INSTRUCTION 1
Transcribe the entire TLA Proof System thread below word for word, with no changes.

DOCUMENT TEXT
----------------

Re: [tlaplus] TLA Proof System - the syntax has impact on provability ?

[haroldas.giedra@xxxxxxxxx]

I tried to prove: 

LEMMA lemma5 ==  C \subseteq [s : Nat]
      /\
      D = {[s|->x.s] : x \in C} 
      => 
      C = {[s|->x.s] : x \in D}
BY Z3 

TLA Proof System showed: 

status: z3: failed (timeout) 

Am I doing something wrong ? 

I can not change records to set Nat, because the original problem consists of records [s: SET1, st: SET2, d: SET3]. The example I gave is just simplified version of the problem.

Maybe you know, when the new version of TLA Proof System will be released ? 

Thank you,
Harold 

On Monday, 18 March 2019 14:31:46 UTC+2, Stephan Merz  wrote:
> My version proves this "BY OBVIOUS", but it may be because I'm using a pre-release version. "BY Z3" may work for the official release of TLAPS, assuming that you have Z3 installed. The proof (and perhaps the spec) would become easier if C and D were just sets of natural numbers instead of one-field records.

----------------

RECORDS PROVIDED
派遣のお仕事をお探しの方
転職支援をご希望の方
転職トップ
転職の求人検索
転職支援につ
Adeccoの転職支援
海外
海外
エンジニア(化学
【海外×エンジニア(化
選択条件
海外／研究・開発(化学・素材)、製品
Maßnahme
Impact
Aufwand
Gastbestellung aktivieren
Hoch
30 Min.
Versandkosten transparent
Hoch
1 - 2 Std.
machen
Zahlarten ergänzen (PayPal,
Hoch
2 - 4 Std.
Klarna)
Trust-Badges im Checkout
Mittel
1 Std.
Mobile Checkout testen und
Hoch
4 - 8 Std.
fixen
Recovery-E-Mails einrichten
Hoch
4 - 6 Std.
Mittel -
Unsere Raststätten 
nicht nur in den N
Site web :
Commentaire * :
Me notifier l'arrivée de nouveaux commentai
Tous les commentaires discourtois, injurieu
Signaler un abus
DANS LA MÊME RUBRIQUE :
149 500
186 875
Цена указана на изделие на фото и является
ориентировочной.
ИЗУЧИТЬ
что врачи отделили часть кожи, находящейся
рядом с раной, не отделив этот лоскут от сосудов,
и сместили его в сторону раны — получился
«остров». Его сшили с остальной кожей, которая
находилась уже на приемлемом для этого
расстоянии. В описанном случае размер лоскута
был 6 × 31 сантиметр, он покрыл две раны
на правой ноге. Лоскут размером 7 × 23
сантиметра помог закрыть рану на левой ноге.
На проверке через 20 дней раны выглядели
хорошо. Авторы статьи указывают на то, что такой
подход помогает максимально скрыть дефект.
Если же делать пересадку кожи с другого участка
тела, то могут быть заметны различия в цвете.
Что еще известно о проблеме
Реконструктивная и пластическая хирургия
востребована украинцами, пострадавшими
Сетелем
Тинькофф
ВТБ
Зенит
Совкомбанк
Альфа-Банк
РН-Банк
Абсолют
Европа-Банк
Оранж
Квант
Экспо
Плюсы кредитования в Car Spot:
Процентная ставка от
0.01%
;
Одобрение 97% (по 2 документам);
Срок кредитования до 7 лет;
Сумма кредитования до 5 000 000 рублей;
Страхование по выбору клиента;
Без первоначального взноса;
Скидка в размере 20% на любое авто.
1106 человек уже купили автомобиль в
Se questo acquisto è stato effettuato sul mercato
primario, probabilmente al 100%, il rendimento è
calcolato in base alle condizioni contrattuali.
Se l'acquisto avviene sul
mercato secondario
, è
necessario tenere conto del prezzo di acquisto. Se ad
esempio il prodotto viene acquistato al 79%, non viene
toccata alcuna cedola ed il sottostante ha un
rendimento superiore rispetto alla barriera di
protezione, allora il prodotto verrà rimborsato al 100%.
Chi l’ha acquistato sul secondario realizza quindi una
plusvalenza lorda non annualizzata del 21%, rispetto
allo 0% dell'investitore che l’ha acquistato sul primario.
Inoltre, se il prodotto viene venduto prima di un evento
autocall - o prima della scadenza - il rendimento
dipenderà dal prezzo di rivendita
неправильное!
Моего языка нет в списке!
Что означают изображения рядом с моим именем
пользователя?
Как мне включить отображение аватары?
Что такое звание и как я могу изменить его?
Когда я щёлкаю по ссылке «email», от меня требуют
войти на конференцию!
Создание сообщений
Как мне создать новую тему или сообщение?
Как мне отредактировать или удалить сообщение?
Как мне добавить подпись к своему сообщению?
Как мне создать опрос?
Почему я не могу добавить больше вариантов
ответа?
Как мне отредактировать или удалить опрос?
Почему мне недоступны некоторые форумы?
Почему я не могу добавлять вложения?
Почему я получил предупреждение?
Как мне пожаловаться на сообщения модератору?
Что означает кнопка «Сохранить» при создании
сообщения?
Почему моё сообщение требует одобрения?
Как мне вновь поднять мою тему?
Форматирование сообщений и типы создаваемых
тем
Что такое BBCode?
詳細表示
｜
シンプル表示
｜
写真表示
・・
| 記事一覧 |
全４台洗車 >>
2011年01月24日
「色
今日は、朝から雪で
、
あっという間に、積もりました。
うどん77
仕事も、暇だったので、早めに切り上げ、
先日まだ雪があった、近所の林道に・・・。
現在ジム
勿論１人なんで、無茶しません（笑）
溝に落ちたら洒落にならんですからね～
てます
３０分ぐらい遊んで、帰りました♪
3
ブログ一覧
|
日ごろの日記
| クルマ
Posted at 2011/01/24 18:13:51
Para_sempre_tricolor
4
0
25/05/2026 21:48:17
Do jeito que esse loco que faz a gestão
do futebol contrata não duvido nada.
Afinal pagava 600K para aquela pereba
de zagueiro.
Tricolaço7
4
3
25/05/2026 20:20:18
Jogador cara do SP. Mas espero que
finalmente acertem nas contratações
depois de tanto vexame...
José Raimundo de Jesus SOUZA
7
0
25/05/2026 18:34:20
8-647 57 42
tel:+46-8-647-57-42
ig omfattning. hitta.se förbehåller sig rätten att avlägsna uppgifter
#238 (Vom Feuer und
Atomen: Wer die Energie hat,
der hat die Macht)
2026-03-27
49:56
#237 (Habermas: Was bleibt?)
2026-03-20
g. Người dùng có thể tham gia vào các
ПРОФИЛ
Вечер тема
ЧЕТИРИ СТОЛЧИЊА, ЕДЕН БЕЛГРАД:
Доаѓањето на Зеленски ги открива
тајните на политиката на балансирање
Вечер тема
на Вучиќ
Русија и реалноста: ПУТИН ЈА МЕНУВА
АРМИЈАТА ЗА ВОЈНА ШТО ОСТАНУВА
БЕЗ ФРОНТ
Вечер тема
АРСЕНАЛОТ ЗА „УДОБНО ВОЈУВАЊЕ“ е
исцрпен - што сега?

----------------

INSTRUCTION 2
Show every line of the rows above that contains the word "acquisto", treating uppercase and lowercase as different.

TASK SOLUTION 1
Re: [tlaplus] TLA Proof System - the syntax has impact on provability ?

[haroldas.giedra@xxxxxxxxx]

I tried to prove: 

LEMMA lemma5 ==  C \subseteq [s : Nat]
      /\
      D = {[s|->x.s] : x \in C} 
      => 
      C = {[s|->x.s] : x \in D}
BY Z3 

TLA Proof System showed: 

status: z3: failed (timeout) 

Am I doing something wrong ? 

I can not change records to set Nat, because the original problem consists of records [s: SET1, st: SET2, d: SET3]. The example I gave is just simplified version of the problem.

Maybe you know, when the new version of TLA Proof System will be released ? 

Thank you,
Harold 

On Monday, 18 March 2019 14:31:46 UTC+2, Stephan Merz  wrote:
> My version proves this "BY OBVIOUS", but it may be because I'm using a pre-release version. "BY Z3" may work for the official release of TLAPS, assuming that you have Z3 installed. The proof (and perhaps the spec) would become easier if C and D were just sets of natural numbers instead of one-field records.

TASK SOLUTION 2
Se questo acquisto è stato effettuato sul mercato
Se l'acquisto avviene sul
necessario tenere conto del prezzo di acquisto. Se ad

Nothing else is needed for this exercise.